_Task to complete_. Write out the text of the data below verbatim, leaving out the pictures.

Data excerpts
- Opening Delimiter -
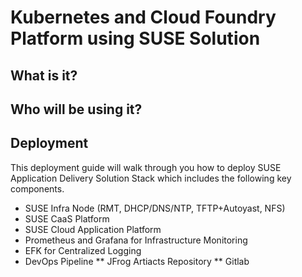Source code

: # Kubernetes and Cloud Foundry Platform using SUSE Solution

## What is it?

## Who will be using it?

## Deployment

This deployment guide will walk through you how to deploy SUSE Application Delivery Solution Stack which includes the following key components.

* SUSE Infra Node (RMT, DHCP/DNS/NTP, TFTP+Autoyast, NFS)
* SUSE CaaS Platform
* SUSE Cloud Application Platform
* Prometheus and Grafana for Infrastructure Monitoring
* EFK for Centralized Logging
* DevOps Pipeline
** JFrog Artiacts Repository
** Gitlab


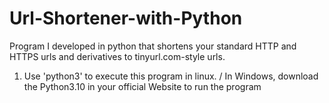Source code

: # Url-Shortener-with-Python
Program I developed in python that shortens your standard HTTP and HTTPS urls and derivatives to tinyurl.com-style urls.

1. Use 'python3' to execute this program in linux. / In Windows, download the Python3.10 in your official Website to run the program
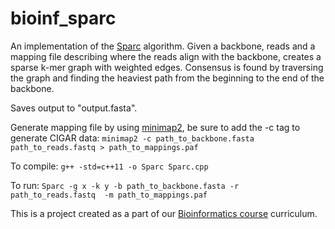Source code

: # bioinf_sparc 

An implementation of the [Sparc](https://peerj.com/articles/2016.pdf) algorithm.
Given a backbone, reads and a mapping file describing where the reads align with the backbone, creates a sparse k-mer graph with weighted edges. Consensus is found by traversing the graph and finding the heaviest path from the beginning to the end of the backbone.

Saves output to "output.fasta".

Generate mapping file by using [minimap2](https://github.com/lh3/minimap2), be sure to add the -c tag to generate CIGAR data:
`minimap2 -c path_to_backbone.fasta path_to_reads.fastq > path_to_mappings.paf`

To compile:
`g++ -std=c++11 -o Sparc Sparc.cpp`

To run:
`Sparc -g x -k y -b path_to_backbone.fasta -r path_to_reads.fastq  -m path_to_mappings.paf `

This is a project created as a part of our [Bioinformatics course](http://www.fer.unizg.hr/predmet/bio) curriculum.
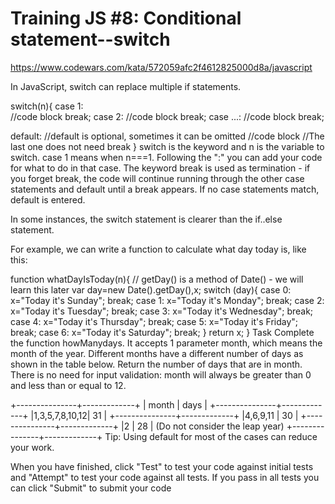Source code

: # Training JS #8: Conditional statement--switch

<https://www.codewars.com/kata/572059afc2f4612825000d8a/javascript>

In JavaScript, switch can replace multiple if statements.

switch(n){
  case 1:  
    //code block
    break;
  case 2:
    //code block
    break;
  case ...:
    //code block
    break;

  default:       //default is optional, sometimes it can be omitted
    //code block
                 //The last one does not need break
}
switch is the keyword and n is the variable to switch. case 1 means when n===1. Following the ":" you can add your code for what to do in that case. The keyword break is used as termination - if you forget break, the code will continue running through the other case statements and default until a break appears. If no case statements match, default is entered.

In some instances, the switch statement is clearer than the if..else statement.

For example, we can write a function to calculate what day today is, like this:

function whatDayIsToday(n){
  // getDay() is a method of Date() - we will learn this later
  var day=new Date().getDay(),x; 
  switch (day){
    case 0:
      x="Today it's Sunday";
      break;
    case 1:
      x="Today it's Monday";
      break;
    case 2:
      x="Today it's Tuesday";
      break;
    case 3:
      x="Today it's Wednesday";
      break;
    case 4:
      x="Today it's Thursday";
      break;
    case 5:
      x="Today it's Friday";
      break;
    case 6:
      x="Today it's Saturday";
      break;
  }
  return x;
}
Task
Complete the function howManydays. It accepts 1 parameter month, which means the month of the year. Different months have a different number of days as shown in the table below. Return the number of days that are in month. There is no need for input validation: month will always be greater than 0 and less than or equal to 12.

+---------------+-------------+
|    month      |    days     |
+---------------+-------------+
|1,3,5,7,8,10,12|     31      |
+---------------+-------------+
|4,6,9,11       |     30      |
+---------------+-------------+
|2              |     28      |  (Do not consider the leap year)
+---------------+-------------+
Tip: Using default for most of the cases can reduce your work.

When you have finished, click "Test" to test your code against initial tests and "Attempt" to test your code against all tests. If you pass in all tests you can click "Submit" to submit your code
- Closing Delimiter -
_Answer space_.
Source code

: # Kubernetes and Cloud Foundry Platform using SUSE Solution

## What is it?

## Who will be using it?

## Deployment

This deployment guide will walk through you how to deploy SUSE Application Delivery Solution Stack which includes the following key components.

* SUSE Infra Node (RMT, DHCP/DNS/NTP, TFTP+Autoyast, NFS)
* SUSE CaaS Platform
* SUSE Cloud Application Platform
* Prometheus and Grafana for Infrastructure Monitoring
* EFK for Centralized Logging
* DevOps Pipeline
** JFrog Artiacts Repository
** Gitlab


Source code

: # Url-Shortener-with-Python
Program I developed in python that shortens your standard HTTP and HTTPS urls and derivatives to tinyurl.com-style urls.

1. Use 'python3' to execute this program in linux. / In Windows, download the Python3.10 in your official Website to run the program
Source code

: # bioinf_sparc 

An implementation of the [Sparc](https://peerj.com/articles/2016.pdf) algorithm.
Given a backbone, reads and a mapping file describing where the reads align with the backbone, creates a sparse k-mer graph with weighted edges. Consensus is found by traversing the graph and finding the heaviest path from the beginning to the end of the backbone.

Saves output to "output.fasta".

Generate mapping file by using [minimap2](https://github.com/lh3/minimap2), be sure to add the -c tag to generate CIGAR data:
`minimap2 -c path_to_backbone.fasta path_to_reads.fastq > path_to_mappings.paf`

To compile:
`g++ -std=c++11 -o Sparc Sparc.cpp`

To run:
`Sparc -g x -k y -b path_to_backbone.fasta -r path_to_reads.fastq  -m path_to_mappings.paf `

This is a project created as a part of our [Bioinformatics course](http://www.fer.unizg.hr/predmet/bio) curriculum.
Source code

: # Training JS #8: Conditional statement--switch

<https://www.codewars.com/kata/572059afc2f4612825000d8a/javascript>

In JavaScript, switch can replace multiple if statements.

switch(n){
  case 1:  
    //code block
    break;
  case 2:
    //code block
    break;
  case ...:
    //code block
    break;

  default:       //default is optional, sometimes it can be omitted
    //code block
                 //The last one does not need break
}
switch is the keyword and n is the variable to switch. case 1 means when n===1. Following the ":" you can add your code for what to do in that case. The keyword break is used as termination - if you forget break, the code will continue running through the other case statements and default until a break appears. If no case statements match, default is entered.

In some instances, the switch statement is clearer than the if..else statement.

For example, we can write a function to calculate what day today is, like this:

function whatDayIsToday(n){
  // getDay() is a method of Date() - we will learn this later
  var day=new Date().getDay(),x; 
  switch (day){
    case 0:
      x="Today it's Sunday";
      break;
    case 1:
      x="Today it's Monday";
      break;
    case 2:
      x="Today it's Tuesday";
      break;
    case 3:
      x="Today it's Wednesday";
      break;
    case 4:
      x="Today it's Thursday";
      break;
    case 5:
      x="Today it's Friday";
      break;
    case 6:
      x="Today it's Saturday";
      break;
  }
  return x;
}
Task
Complete the function howManydays. It accepts 1 parameter month, which means the month of the year. Different months have a different number of days as shown in the table below. Return the number of days that are in month. There is no need for input validation: month will always be greater than 0 and less than or equal to 12.

+---------------+-------------+
|    month      |    days     |
+---------------+-------------+
|1,3,5,7,8,10,12|     31      |
+---------------+-------------+
|4,6,9,11       |     30      |
+---------------+-------------+
|2              |     28      |  (Do not consider the leap year)
+---------------+-------------+
Tip: Using default for most of the cases can reduce your work.

When you have finished, click "Test" to test your code against initial tests and "Attempt" to test your code against all tests. If you pass in all tests you can click "Submit" to submit your code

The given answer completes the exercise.